• EXTRAIT

──────────────────────────────

CONSÉCRATION de L'EGLISE DE BLAMONT
le 24 JUIN 1937
par
S. Exc. Mgr FLEURY
NANCY
IMPRIMERIE VAGNER
1937 La cérémonie de la consécration
Une double solennité mettait en fête, jeudi dernier 23 juin, la
petite ville de Blâmont. Mgr Fleury, évêque de Nancy, venait
consacrer son église, et M. le chanoine Barbier, son vénérable
curé, célébrait, avec ses noces d'or sacerdotales, sa
vingt-cinquième année de résidence dans la paroisse.
Par l'initiative discrète de M. le Maire, les deux rues formant
angle devant l'église avaient été ornées de feuillage, un arc de
triomphe. timbré d'une haute croix de Lorraine, dominait la
route de Lunéville, délimitant le terrain de la cérémonie: des
oriflammes flottaient aux tours, des drapeaux à bien des
fenêtres.

──────────────────────────────

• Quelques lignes
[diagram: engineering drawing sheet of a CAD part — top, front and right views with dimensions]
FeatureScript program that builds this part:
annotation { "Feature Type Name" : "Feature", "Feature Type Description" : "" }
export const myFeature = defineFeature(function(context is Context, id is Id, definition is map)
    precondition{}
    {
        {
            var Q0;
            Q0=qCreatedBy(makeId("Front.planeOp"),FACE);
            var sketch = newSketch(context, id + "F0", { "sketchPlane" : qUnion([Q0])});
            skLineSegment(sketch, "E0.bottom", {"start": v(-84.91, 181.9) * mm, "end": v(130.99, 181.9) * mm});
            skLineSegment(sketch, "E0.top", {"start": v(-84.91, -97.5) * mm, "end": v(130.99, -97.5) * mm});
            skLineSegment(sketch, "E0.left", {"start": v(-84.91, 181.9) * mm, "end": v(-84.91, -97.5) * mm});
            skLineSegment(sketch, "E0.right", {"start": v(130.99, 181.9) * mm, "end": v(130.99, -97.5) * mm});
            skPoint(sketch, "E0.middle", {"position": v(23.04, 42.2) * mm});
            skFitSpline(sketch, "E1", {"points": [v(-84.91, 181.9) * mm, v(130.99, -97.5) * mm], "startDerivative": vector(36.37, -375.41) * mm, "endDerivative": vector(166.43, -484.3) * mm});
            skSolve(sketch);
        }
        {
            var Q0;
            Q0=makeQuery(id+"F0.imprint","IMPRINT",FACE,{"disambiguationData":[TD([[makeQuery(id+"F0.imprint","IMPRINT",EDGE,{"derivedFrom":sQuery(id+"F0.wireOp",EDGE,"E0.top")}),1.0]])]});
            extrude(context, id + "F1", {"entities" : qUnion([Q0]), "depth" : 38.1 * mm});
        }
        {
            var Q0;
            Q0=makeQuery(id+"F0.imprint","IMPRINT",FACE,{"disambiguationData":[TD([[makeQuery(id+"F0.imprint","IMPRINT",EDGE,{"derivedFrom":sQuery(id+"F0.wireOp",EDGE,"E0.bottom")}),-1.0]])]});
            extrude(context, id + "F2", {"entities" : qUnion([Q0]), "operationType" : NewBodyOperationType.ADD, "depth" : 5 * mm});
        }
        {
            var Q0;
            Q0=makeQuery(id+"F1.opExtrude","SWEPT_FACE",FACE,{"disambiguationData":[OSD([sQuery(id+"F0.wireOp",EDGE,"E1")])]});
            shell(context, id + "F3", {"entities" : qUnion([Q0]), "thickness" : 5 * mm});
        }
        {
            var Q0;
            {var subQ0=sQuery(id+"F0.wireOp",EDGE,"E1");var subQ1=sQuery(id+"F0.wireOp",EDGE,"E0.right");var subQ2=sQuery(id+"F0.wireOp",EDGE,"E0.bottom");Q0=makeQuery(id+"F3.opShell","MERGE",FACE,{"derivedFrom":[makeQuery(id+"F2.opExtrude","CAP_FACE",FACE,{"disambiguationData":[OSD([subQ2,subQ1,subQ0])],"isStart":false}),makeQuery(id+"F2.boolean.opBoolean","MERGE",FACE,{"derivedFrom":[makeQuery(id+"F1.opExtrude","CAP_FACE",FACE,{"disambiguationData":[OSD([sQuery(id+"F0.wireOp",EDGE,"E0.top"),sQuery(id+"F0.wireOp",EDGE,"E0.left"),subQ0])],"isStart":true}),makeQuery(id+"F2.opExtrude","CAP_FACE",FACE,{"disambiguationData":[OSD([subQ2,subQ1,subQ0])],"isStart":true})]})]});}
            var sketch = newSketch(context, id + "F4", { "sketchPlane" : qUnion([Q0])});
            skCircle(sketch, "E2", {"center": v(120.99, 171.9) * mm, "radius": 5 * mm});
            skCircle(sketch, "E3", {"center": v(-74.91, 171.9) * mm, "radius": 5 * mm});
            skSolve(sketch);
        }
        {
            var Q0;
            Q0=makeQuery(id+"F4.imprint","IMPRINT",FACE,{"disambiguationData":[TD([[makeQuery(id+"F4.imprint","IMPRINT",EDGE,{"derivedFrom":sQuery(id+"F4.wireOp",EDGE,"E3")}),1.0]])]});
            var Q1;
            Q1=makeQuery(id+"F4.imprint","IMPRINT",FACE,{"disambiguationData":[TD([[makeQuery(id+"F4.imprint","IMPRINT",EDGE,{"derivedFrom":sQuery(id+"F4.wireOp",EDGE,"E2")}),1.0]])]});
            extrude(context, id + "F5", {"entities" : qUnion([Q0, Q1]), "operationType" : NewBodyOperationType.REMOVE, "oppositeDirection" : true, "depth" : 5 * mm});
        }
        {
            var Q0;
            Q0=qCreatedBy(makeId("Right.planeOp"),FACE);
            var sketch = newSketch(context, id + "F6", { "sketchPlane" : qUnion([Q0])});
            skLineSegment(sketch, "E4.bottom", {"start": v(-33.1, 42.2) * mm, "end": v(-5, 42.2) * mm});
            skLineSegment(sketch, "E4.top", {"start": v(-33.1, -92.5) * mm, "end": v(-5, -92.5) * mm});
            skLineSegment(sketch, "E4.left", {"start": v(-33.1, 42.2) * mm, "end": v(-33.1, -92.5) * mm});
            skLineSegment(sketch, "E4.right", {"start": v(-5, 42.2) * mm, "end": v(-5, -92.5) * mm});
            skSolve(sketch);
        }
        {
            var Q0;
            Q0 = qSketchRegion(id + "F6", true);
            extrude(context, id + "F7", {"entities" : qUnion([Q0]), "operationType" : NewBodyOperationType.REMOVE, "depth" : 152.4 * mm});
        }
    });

──────────────────────────────

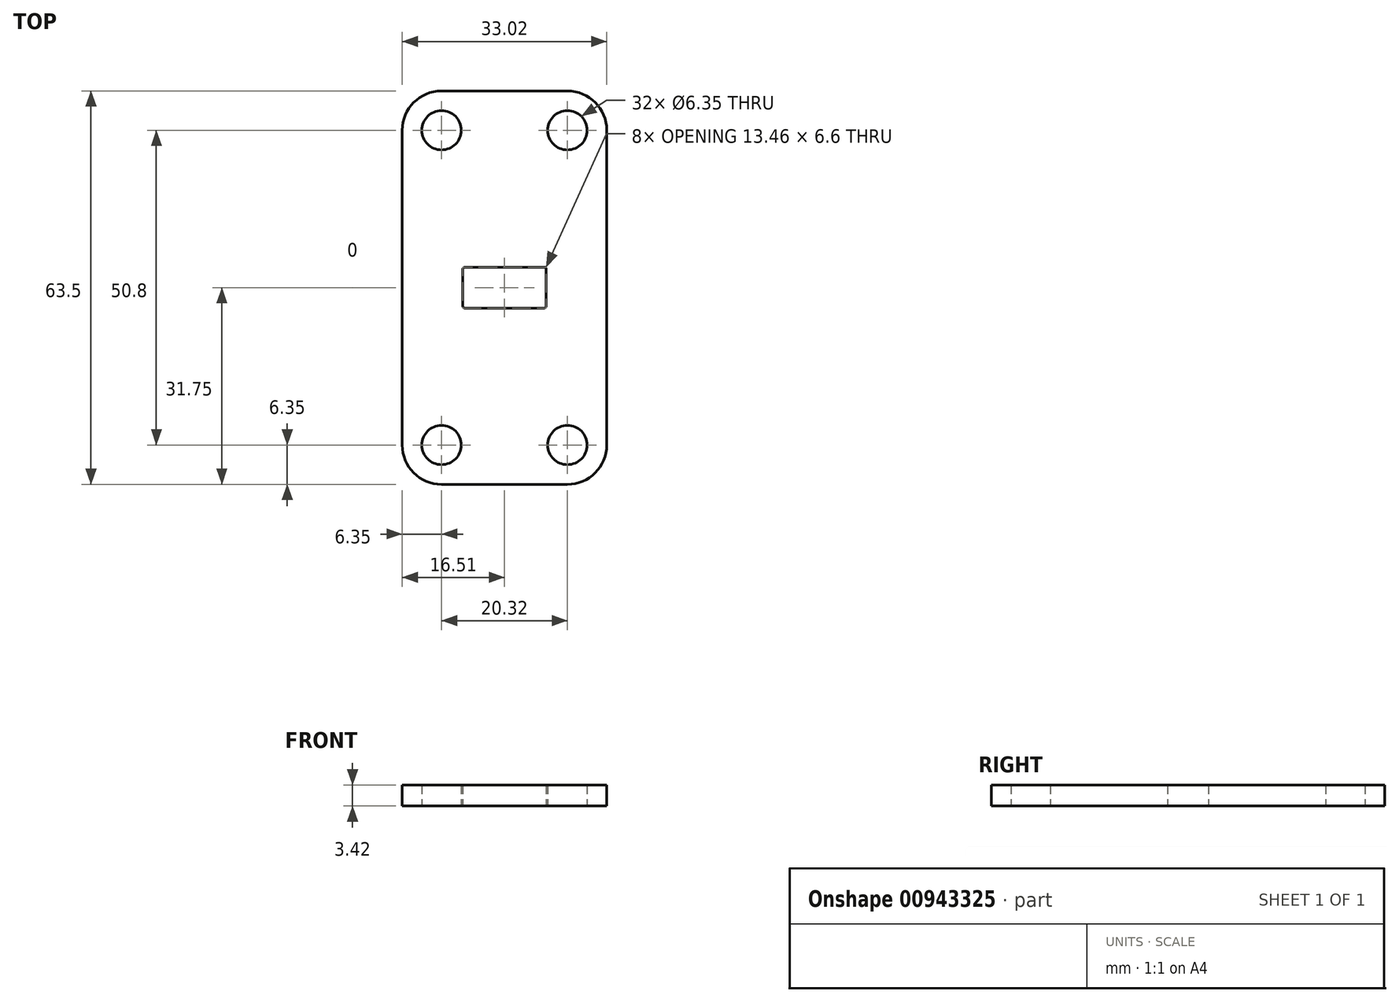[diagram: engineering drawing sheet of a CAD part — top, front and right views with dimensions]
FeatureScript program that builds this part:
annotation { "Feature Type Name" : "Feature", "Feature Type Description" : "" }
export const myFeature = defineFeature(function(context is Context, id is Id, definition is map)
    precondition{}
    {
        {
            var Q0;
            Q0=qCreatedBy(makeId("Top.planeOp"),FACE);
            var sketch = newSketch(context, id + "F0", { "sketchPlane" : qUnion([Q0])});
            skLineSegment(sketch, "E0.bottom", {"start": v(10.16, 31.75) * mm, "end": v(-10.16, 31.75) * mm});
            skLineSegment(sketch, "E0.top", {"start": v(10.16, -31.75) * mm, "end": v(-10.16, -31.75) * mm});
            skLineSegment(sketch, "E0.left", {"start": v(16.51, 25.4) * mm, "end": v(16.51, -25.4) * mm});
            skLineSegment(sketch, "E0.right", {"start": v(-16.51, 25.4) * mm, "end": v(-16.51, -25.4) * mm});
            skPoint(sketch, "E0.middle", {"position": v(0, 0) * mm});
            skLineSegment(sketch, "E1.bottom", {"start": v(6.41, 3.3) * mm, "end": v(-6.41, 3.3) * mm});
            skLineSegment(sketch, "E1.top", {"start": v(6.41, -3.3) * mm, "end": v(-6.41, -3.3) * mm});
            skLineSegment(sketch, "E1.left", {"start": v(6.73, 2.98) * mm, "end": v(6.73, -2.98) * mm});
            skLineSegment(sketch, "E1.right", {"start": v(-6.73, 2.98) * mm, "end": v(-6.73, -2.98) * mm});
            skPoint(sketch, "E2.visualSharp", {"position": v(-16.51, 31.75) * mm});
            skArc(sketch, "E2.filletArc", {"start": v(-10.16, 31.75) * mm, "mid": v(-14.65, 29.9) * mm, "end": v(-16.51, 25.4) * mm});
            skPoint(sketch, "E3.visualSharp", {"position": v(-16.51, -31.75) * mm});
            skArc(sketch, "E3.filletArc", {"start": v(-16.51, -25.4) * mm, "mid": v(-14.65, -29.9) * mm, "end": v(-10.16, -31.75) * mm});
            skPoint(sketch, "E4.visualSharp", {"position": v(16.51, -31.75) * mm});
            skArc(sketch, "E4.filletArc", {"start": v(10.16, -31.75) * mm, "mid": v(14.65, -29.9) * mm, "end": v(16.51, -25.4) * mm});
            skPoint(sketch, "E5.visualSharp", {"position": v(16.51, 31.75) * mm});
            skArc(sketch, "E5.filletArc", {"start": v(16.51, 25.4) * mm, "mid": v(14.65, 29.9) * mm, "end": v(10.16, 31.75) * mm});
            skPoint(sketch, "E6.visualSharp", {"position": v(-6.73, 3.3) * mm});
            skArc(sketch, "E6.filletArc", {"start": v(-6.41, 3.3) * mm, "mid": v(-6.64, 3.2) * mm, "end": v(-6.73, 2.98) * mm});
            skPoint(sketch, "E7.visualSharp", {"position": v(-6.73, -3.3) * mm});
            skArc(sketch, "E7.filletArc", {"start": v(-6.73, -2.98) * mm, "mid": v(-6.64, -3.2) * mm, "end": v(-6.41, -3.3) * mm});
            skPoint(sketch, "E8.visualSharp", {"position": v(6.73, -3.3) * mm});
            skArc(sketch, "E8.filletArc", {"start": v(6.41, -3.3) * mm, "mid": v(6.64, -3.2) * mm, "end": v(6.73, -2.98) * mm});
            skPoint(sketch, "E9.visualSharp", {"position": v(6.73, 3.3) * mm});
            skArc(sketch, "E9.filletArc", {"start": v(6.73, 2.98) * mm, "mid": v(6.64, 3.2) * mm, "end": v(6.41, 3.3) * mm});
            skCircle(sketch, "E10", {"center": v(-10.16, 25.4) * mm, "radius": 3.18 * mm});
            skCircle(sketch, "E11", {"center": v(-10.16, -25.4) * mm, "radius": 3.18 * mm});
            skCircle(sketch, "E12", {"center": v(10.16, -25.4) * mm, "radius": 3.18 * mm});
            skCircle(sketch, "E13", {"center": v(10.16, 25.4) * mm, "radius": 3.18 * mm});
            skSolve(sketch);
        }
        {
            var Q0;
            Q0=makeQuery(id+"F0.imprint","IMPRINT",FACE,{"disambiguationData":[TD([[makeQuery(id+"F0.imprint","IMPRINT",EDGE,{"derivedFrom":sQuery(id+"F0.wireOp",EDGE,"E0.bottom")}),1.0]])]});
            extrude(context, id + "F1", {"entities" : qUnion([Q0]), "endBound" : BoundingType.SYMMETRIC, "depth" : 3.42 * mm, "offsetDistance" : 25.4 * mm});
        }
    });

──────────────────────────────

• TRAVAIL À FAIRE
[a] D'après l'extrait, qui est venu consacrer l'église de Blâmont ?
[b] Énumérez toutes les décorations qui, selon l'extrait, ornaient la ville pour la cérémonie.
Les lignes ne servent à rien pour répondre.

• CORRIGÉS
[a] Mgr Fleury, évêque de Nancy.

[b]
- Du feuillage dans les deux rues formant angle devant l'église
- Un arc de triomphe timbré d'une haute croix de Lorraine, sur la route de Lunéville
- Des oriflammes aux tours
- Des drapeaux à bien des fenêtres